(I’m extremely tired and can’t make it out to Indiana to see my sister. So this is the only way to pass the time before work.)
God and Satan met at a neutral location; a Starbucks coffee shop in Hollywood, California.
Satan: Damn this mocha-whatever shit is AWESOME….
Satan takes a sip of his drink.
Satan: What’s happening my n……
God is drinking Tazo brand green tea.
God: Please don’t use that language.
Satan: Whatever. Anyways dude, I need you to do something about these people who commit suicide. I mean they are like killing the vibe in Hell and shit. Our corners can only hold so many and I’m tired of listening to All American Rejects.
God: It is punishment for the life they have…
Satan interrupts before turning to face God.
Satan: Yeah, yeah the life they have taken, took, whatever is the past tense. But really aren’t they punished enough? Most of them have image issues, which to me is just ironic, you know with the whole created in god’s image crap. They have to sit in rooms with a know-it-all who ask the same questions over and over, why are you upset and shit. To top it off they are force fed medications that increase their level of depression.
God: I don’t know.
God: I really can’t make any exceptions.
Satan: You did it for the Japanese.
God: What can I say? I’m a fan of Nintendo.

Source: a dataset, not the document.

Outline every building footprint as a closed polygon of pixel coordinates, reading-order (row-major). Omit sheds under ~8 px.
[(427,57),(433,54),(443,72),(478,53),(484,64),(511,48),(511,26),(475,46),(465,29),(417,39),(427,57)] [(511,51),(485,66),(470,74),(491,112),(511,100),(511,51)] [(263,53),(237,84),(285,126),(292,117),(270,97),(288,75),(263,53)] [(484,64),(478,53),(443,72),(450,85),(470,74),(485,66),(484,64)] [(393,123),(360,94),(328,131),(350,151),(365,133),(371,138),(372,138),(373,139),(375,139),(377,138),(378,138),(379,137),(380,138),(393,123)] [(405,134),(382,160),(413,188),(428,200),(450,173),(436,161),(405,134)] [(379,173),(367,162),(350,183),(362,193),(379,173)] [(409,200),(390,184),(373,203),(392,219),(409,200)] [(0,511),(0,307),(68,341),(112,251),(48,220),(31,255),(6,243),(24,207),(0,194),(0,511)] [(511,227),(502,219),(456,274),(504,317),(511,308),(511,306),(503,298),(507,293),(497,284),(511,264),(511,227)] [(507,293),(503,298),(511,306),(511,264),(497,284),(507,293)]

Satan: Listen, buddy, I’ll keep the religious zealots who kill themselves in the name of God and shit.
God seems to ponder what to say next.
God: Okay. I’ll see what I can do.
Satan: That’s my man.
As God and Satan stand up and prepare to leave they embrace.
Satan: I’m not sure if these hugs ever make me feel comfortable.
God: Quit being a homophobe.
After the two disappear the scene jumps to a sign in front of the pearly gates. It reads, “Sign up for our Suicide Amnesty Program. Now until the end of July.”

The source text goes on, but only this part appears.